Mental Health, Medication and Me: The Journey to an Answer

My decade long battle to find a treatment that worked.

Written by Mirna Ismail Grlj

01 Mirna has lived with OCD and anxiety since childhood. Her obsessions have spanned a wide range of themes — sexuality, violence, relationships, self-image, etc.

02 For a decade, she lived with side effects from medication that made her experience manic episodes. No doctor could give her an answer.

03 Eventually, it was discovered that she is a slow metabolizer of drugs, and that she needed to be on a compounded, lower dose. She wants others to know that if they think something is wrong, they should push for an answer and not stop until they get one.

My obsessions ranged from reoccurring images of horror movies, to sexual images, violent images, relationship obsessions and self image obsessions.

Eventually I couldn't deal with it anymore. I needed answers. I switched from one general practitioner to another, psychologist to psychologist, trying to find out what on earth was happening to me. But no one, I mean no one, had an answer.

I didn't understand how this was possible. Yes, the medication helped with my anxiety, but where had these highs and lows come from?
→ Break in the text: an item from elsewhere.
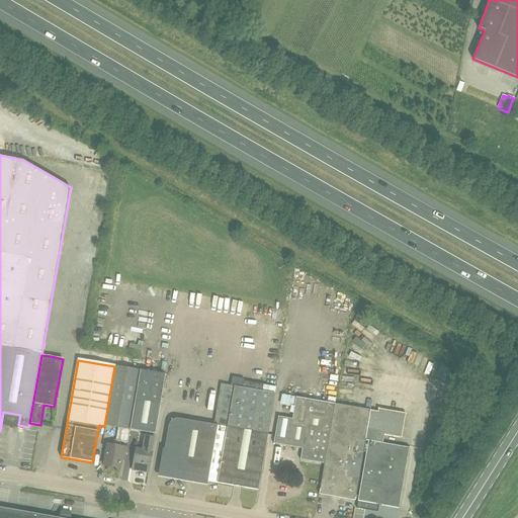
[(135,401),(140,371),(114,366),(104,426),(117,428),(115,441),(126,443),(130,430),(135,401)]
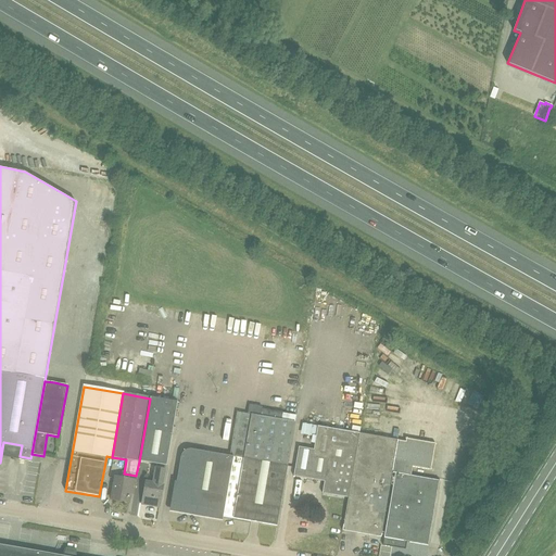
[(139,462),(147,463),(165,466),(177,403),(150,399),(144,430),(139,462)]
How did no one know?

I suffered for ten years without an answer. But I was stubborn and keen enough to not give up. I continued questioning doctors, until one day, my general practitioner referred me to a second psychiatrist. I thought "great, another doc." I'll keep going around in circles. But I was wrong.

At my first appointment with this new doctor I got an answer. Finally. After years and years of these episodes, he said he thought I was a slow metabolizer. Changing from medication to medication wasn't the answer. Instead, I need to stay on my current and get it compounded. The lowest dose this particular medication comes in is 30mg, and for someone who might be a slow metabolizer of drugs, even that can be too high, leading to intense side effects.

So we agreed to compounded 5mg capsules. At first, I needed to slowly wean myself off of the higher dose until those nasty side effects disappeared. I went from 30mg to 25mg and stayed on that for a month. I immediately noticed a decrease in my episodes. Then I dropped to 20mg. The side effects were basically gone!

My episodes were spaced out to every couple of months, rather than a few times a week. I was elated. Every time I saw my new doctor, I wanted to cry and hug him. What a miracle! Ten years of suffering with no answers, seeing every psychiatrist I could find. And then this. I went back to my general practitioner, filled him in on the situation and asked why nobody else had been able to figure this out. Apparently it's rare, so it hadn't crossed their minds. It was crazy to me that an extremely small dose that would normally be given to children, was a full dose for me. Eventually we added another compounded medication to the mix, and once again, at .3mg its impact was huge. Enough to put me to sleep at night and get some rest from my after hours thoughts. All in all, a rare and confusing situation, but one that I'm so happy was eventually solved.

What I want other people out there, especially those suffering from OCD, to know is that they should never give up. Keep looking for answers. Push if you have to. I was overlooked and unconsidered for years until I finally found a medication made specifically for me and my metabolic rate.

I hope my story sheds some light for those in similar situations. While rare, there are likely others out there in the same boat. I know how lonely it can get when it feels like no one understands. Finding a treatment that works for you is so important. There is no shame in taking medication for mental health, just like there is no shame in medication for physical health.